Jenene Nagy is a visual artist working in the Inland Empire. Recent solo venues include PDX CONTEMPORARY ART; Iris Project, Los Angeles; Art on Paper, New York City; University of Wisconsin; and the Minneapolis College of Art + Design. Her work has been recognized with grants from the Foundation of Contemporary Art, the Oregon Arts Commission, the Ford Family Foundation, and, in 2016, a nomination for the United States Artist Fellowship. Her work is held in several permanent collections including the Portland Art Museum and Crow’s Shadow Institute of the Arts. Reviews of Nagy’s work have appeared in Monopol, the Boston Globe, The Oregonian, and Artscape Magazine. From 2011 to 2012 Nagy was the first Curator-in-Residence for Disjecta Contemporary Art Center in Portland.

Sara Novak, BA ’15, Product Design

Sara Novak

Born and raised in Portland, Oregon, Sara grew up playing soccer, exploring the Oregon coast, and collecting magazines. Her fascination with the intersection of sport and culture led her to pursue a career in an industry that caters to both. After landing an internship with adidas in 2016, Sara worked on the running footwear team for two years before moving to Los Angeles to design with the Yeezy team. A year later she came back to the running team in Portland, where she currently works. Outside of the office Sara loves to run, chef-up fancy ramen, and plot travel adventures with friends.

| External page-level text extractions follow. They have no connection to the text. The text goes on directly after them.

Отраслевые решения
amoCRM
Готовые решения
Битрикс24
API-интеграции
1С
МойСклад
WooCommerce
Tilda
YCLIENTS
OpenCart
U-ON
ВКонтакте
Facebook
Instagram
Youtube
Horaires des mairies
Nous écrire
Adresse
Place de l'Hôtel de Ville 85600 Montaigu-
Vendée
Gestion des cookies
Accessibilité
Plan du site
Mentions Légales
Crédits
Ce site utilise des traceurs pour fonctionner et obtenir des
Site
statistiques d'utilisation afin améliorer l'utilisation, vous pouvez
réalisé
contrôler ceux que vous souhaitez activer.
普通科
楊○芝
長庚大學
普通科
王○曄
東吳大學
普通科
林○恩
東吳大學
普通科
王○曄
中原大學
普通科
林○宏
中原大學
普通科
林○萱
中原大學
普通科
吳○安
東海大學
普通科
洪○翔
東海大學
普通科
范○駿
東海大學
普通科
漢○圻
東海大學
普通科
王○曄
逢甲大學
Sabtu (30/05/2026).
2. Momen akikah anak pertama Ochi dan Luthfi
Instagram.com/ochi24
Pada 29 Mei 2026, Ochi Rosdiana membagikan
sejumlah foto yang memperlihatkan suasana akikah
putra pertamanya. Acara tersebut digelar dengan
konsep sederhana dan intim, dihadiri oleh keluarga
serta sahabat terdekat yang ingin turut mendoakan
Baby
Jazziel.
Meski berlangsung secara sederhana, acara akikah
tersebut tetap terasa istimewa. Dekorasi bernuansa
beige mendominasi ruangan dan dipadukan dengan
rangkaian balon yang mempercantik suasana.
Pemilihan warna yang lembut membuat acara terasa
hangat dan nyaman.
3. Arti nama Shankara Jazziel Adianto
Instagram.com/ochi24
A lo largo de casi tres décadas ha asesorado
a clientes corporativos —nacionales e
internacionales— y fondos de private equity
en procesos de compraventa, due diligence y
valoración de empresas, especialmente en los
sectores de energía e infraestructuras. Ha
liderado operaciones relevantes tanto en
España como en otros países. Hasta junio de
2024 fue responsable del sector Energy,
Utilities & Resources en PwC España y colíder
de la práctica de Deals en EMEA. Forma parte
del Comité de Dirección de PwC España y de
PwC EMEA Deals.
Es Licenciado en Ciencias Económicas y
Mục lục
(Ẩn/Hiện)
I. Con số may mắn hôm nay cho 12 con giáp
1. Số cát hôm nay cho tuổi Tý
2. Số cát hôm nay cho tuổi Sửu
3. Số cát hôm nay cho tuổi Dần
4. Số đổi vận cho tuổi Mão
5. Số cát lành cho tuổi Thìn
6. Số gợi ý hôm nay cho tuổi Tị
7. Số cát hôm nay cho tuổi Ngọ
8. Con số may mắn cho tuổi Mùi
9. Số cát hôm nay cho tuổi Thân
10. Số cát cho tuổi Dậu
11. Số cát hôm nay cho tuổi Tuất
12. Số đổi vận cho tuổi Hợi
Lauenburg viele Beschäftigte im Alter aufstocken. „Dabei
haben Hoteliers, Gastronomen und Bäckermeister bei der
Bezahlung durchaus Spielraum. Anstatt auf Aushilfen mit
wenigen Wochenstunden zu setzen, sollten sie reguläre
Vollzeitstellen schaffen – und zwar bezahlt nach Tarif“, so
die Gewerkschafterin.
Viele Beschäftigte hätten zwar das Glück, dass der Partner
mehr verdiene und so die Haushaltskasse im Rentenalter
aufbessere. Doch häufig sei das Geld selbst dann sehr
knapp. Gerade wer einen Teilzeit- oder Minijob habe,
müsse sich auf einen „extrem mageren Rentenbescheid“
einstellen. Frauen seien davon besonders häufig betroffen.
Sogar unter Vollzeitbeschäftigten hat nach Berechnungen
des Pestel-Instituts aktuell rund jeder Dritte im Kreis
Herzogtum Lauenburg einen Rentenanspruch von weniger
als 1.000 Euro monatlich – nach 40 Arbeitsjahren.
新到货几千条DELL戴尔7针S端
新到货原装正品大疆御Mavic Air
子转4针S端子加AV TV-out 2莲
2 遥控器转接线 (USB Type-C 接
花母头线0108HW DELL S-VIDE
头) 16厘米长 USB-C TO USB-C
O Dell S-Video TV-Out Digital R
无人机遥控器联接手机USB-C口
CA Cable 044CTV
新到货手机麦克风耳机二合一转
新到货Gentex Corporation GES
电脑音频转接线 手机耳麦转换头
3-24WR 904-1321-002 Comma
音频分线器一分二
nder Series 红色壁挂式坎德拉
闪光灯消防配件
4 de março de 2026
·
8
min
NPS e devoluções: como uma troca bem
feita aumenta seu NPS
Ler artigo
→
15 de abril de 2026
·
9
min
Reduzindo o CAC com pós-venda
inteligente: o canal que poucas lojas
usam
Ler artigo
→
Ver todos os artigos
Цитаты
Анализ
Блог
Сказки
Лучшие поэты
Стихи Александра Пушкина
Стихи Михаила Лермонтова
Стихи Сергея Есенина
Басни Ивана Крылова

Adam Paikowsky, BS ’13, Digital Arts

Adam Paikowsky

Adam is a creative and a maker, working in a variety of mediums for brands, artists and cultural institutions. Currently the Technical Director at a studio called dotdotdash and based in New York City, he continues to work in both commercial advertising and with independent artists and musicians. Over the past 10 years he has worked to build out permanent physical installations and exhibits, kinetic art pieces, large scale touring production as well as a variety of web based and digital experiences including AR and VR. His expertise sits at the intersection of software development, hardware engineering, digital fabrication and interaction design.

Nico Toll, BA ’14, Art & Technology

Nico Toll

Nico Toll has been working as a video editor in the commercial film industry for six years. Dubbed an “adventure doc editor,” he seeks to tell authentic stories and cultivate connection through them. He thrives on the performative aspects of his work—crafting emotional spaces for audiences and viewers to connect and continuing to look for balance in both self-discovery and self-expression through his art.

Mary Vertulfo, BFA ’18, Art & Technology

Mary Vertulfo

Mary Vertulfo is an illustrator and animator in Portland, Oregon. Currently a motion designer at Hovercraft Studio (Portland/Denver), she has worked with creatives from all over the world on projects for use in advertising, television, music videos and live projection, and more. Outside work, she enjoys writing for personal animations and stories, collaborating with artists and clients, and meeting other young animators and professionals interested in building a more accessible and inclusive industry. Mary is thrilled and honored to join other alumni and participate in Career Futures and is eager to help the next wave of ducks leave the University of Oregon nest!

Liz Zarro, BFA ’15, Product Design

Liz Zarro

Liz Zarro designs and develops products for performance outdoor dog gear company Ruffwear in Bend, Oregon. She started her career in 2013 as a freelance designer, developing products and spaces for clients such as TBWA\CHIAT\DAY, BMW, Nike, Disney, and Arc’teryx. A few years after earning her BFA, Liz began working for Ruffwear as a freelancer before being offered a full-time position. When Liz and Bernie, her cattle dog-pitbull-shar pei mix, aren’t hard at work in the design studio, they can be found testing new product concepts on their favorite outdoor trails around Oregon. Liz recently led the implementation of direct-to-consumer product creation for Ruffwear, which kicked off an organization-wide effort to consume surplus materials and added to an overall sustainability initiative.